Fluoroscopy is an x-ray of body structures in motion, like an X-ray "movie." A continuous X-ray beam is passed through the body and sent to a monitor where the body part in motion can be seen in detail.
Fluoroscopy can be used to study swallowing, the action of the digestive tract, or blood flow. It can also be used to guide a catheter during angioplasty or angiography.
What can I expect?
We will do everything we can to make you comfortable. You will lie on a table or stand up, depending on the area being x-rayed, and the camera will be set above or in front of you in order to get the correct angle. Fluoroscopy takes anywhere from a few minutes to an hour, depending on its purpose.

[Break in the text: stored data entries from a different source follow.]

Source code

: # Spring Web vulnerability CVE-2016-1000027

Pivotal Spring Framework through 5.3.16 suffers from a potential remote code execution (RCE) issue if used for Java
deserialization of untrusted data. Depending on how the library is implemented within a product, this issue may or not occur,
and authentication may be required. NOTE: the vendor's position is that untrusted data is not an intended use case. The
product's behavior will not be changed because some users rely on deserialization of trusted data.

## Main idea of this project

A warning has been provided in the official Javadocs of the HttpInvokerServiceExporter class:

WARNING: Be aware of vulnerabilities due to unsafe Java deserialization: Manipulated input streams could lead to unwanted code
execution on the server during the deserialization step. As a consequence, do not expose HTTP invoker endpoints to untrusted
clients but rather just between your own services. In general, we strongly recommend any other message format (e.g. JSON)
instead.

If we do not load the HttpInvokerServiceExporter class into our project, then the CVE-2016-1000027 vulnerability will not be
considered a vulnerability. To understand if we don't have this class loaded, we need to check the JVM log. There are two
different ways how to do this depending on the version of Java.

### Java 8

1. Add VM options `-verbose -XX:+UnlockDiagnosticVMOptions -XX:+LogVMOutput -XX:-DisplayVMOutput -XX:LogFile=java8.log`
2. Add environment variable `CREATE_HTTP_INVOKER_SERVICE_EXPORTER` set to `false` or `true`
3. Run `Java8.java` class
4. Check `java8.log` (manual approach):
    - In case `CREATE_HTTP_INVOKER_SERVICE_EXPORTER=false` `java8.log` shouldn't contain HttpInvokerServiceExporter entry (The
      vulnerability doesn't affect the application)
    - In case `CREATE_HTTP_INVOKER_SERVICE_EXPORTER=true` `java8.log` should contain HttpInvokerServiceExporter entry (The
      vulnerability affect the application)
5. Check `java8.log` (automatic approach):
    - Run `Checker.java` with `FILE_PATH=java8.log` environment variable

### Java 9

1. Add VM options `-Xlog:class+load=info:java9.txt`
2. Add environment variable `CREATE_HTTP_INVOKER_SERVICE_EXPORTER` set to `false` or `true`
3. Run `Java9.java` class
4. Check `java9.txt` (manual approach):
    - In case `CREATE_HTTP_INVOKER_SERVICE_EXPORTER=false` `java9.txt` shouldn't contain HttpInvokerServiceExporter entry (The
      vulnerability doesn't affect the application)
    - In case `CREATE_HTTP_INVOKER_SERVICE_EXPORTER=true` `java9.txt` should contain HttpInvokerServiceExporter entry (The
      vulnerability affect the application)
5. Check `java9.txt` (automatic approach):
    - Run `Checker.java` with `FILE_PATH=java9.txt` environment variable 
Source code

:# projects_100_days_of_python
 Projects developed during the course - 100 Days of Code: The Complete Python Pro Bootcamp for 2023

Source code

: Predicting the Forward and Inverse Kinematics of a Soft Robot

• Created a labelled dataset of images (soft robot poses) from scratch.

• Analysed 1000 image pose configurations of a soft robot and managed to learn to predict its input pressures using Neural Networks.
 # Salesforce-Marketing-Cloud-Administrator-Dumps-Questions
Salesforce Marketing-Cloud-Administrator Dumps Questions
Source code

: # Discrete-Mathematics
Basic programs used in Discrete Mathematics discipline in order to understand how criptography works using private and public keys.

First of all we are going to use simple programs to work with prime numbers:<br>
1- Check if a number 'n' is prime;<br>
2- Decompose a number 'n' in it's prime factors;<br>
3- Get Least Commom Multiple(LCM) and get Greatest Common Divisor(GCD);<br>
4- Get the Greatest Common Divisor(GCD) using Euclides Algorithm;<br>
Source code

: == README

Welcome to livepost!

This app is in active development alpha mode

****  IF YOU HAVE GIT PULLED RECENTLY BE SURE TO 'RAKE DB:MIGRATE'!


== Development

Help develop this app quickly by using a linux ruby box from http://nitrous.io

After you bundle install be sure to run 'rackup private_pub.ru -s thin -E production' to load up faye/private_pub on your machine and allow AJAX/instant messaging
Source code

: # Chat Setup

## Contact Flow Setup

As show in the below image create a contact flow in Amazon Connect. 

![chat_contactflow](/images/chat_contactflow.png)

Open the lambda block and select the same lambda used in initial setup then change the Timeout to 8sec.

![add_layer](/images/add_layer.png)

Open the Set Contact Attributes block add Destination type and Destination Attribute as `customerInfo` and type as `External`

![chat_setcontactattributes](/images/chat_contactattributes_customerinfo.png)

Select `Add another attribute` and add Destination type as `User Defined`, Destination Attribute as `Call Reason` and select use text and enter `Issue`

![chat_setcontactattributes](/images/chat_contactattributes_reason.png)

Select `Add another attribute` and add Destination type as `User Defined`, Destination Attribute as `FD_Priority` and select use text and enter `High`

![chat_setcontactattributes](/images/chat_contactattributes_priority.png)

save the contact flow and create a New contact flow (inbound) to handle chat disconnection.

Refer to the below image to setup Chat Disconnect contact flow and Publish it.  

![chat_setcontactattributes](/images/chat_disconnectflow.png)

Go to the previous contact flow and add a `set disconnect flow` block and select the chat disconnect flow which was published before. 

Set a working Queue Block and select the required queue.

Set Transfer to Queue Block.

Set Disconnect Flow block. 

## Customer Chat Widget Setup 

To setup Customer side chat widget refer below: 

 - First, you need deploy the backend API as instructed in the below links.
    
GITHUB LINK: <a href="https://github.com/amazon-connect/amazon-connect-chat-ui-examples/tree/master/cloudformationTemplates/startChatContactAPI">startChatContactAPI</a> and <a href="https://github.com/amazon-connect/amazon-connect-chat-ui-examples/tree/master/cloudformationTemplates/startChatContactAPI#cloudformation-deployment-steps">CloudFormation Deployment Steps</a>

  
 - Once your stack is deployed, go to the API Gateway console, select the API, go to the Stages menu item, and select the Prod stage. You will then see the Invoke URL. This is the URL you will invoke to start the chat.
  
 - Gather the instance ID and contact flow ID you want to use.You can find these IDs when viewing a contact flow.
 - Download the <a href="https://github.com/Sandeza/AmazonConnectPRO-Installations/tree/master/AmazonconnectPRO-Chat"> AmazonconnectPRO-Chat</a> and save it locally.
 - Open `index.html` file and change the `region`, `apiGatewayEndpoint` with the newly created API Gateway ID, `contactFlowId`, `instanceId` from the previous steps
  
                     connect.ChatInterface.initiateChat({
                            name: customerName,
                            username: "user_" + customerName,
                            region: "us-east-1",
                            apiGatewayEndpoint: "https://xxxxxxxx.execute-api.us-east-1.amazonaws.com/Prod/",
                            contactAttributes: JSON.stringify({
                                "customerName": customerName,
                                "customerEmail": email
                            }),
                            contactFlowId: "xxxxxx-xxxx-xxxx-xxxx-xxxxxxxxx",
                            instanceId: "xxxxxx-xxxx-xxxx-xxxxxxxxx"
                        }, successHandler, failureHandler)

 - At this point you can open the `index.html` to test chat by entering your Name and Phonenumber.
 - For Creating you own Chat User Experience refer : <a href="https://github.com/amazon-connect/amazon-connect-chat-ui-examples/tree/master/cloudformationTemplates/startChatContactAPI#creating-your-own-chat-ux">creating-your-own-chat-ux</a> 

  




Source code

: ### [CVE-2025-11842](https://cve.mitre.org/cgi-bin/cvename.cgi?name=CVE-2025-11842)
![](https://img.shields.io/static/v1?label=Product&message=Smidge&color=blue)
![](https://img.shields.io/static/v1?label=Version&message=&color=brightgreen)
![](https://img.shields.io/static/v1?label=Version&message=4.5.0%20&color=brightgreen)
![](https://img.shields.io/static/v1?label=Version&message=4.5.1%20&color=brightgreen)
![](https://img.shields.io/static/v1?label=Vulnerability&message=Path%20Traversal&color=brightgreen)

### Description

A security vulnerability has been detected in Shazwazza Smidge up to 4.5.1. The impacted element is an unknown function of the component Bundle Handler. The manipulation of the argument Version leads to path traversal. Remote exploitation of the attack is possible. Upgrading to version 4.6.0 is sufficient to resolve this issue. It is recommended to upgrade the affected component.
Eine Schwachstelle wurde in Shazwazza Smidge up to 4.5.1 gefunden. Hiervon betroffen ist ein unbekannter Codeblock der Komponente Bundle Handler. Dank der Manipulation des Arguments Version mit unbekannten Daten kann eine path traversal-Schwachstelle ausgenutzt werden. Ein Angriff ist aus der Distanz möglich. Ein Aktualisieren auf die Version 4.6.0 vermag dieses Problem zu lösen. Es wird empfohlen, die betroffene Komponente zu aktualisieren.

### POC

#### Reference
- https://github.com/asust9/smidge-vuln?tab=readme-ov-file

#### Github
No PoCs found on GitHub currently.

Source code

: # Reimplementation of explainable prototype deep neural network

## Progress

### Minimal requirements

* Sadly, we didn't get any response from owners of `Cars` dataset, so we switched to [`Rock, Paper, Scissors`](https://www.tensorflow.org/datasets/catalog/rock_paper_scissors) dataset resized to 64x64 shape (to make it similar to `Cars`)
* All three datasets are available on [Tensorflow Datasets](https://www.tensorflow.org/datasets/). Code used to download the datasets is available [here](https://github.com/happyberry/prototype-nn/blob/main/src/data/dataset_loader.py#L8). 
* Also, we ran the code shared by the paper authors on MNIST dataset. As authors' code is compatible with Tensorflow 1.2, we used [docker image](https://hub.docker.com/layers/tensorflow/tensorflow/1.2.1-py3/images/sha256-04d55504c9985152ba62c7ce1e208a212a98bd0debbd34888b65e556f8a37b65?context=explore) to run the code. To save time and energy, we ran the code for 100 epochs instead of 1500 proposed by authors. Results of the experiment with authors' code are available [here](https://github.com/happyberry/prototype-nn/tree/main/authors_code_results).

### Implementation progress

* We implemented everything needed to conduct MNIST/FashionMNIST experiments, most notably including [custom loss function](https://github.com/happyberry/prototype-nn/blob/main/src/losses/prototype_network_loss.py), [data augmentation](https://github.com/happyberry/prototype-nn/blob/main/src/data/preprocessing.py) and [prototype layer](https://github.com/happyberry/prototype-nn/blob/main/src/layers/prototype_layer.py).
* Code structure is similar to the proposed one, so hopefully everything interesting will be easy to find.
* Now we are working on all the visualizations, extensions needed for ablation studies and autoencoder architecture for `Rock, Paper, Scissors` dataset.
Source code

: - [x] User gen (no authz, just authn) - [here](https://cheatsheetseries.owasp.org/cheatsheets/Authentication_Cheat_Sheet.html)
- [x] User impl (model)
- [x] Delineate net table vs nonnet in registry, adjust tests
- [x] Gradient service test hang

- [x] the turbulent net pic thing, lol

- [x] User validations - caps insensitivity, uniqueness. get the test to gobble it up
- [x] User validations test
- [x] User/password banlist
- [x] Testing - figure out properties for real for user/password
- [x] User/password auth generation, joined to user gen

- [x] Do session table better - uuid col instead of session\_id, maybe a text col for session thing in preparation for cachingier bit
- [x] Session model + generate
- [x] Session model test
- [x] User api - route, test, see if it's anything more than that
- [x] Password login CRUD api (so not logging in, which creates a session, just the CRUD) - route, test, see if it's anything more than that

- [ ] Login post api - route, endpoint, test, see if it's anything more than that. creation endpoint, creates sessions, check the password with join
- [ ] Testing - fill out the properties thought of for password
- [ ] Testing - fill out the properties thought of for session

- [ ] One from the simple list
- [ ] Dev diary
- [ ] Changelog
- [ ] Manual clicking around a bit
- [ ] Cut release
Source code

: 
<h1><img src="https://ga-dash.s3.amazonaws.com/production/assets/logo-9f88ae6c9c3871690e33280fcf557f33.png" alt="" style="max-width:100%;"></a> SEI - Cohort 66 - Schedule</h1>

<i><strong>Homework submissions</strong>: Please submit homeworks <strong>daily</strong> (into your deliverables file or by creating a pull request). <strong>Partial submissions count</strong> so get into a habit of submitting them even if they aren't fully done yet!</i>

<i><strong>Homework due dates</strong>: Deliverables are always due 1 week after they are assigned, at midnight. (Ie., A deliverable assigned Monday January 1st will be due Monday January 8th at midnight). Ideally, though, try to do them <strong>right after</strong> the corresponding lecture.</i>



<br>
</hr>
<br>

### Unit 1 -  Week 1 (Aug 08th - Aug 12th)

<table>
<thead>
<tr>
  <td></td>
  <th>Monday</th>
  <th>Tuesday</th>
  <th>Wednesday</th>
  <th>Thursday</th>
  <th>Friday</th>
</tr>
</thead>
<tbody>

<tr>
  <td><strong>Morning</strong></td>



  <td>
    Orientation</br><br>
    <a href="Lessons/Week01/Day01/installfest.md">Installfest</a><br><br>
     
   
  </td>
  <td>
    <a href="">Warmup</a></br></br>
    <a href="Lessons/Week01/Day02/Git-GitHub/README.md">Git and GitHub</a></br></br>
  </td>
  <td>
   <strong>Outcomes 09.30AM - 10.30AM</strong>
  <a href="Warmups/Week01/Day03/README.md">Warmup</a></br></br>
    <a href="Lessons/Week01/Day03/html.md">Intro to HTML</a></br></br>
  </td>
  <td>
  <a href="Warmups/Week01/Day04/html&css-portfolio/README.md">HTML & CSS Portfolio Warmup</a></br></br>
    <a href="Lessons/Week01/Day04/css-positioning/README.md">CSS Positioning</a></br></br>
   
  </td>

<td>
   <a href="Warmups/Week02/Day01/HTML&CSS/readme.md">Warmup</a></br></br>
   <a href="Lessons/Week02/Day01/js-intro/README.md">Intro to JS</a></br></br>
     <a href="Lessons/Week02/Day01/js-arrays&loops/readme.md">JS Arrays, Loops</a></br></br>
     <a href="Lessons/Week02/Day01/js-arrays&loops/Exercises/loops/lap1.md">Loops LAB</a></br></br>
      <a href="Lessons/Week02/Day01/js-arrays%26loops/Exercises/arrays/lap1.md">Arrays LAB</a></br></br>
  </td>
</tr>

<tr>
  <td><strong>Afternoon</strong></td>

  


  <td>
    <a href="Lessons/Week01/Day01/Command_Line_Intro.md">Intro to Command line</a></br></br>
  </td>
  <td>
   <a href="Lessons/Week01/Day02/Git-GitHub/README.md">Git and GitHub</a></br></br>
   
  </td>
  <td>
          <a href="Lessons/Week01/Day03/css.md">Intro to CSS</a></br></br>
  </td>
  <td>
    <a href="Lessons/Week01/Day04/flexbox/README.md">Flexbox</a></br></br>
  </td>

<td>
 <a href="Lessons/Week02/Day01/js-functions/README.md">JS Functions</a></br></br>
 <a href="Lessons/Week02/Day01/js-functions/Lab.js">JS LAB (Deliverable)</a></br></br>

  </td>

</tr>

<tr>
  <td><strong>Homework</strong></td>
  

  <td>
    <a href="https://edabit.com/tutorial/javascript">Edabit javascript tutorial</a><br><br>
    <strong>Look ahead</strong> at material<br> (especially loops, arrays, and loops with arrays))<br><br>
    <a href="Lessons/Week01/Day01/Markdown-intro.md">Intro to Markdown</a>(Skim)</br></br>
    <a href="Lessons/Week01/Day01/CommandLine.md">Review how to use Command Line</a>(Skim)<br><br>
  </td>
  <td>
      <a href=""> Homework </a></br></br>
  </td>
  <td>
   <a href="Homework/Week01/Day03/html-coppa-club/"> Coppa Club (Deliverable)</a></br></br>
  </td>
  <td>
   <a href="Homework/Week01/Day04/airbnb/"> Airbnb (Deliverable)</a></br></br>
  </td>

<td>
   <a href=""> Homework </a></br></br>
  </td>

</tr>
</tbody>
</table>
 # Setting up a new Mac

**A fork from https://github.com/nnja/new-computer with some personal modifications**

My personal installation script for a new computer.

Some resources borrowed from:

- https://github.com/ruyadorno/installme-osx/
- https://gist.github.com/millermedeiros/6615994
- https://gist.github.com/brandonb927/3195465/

For gastrointestinal (GI) studies you will usually need to drink a barium contrast agent or have a barium enema. The barium helps create a clear image that shows any polyps and other abnormalities. After a barium procedure your stool may turn a grayish white, but this is normal. Drink a lot of liquids to flush the barium out because it might cause constipation.
How will it feel?
Fluoroscopic imaging is painless. You might be asked to change position from time to time, and to briefly hold your breath.
How should I prepare?
- Please tell the imaging staff if you are or might be pregnant.
- Please do not eat or drink anything for at least 8 hours prior to your exam.
- You will be asked to remove jewelry and wear a hospital gown during the scan.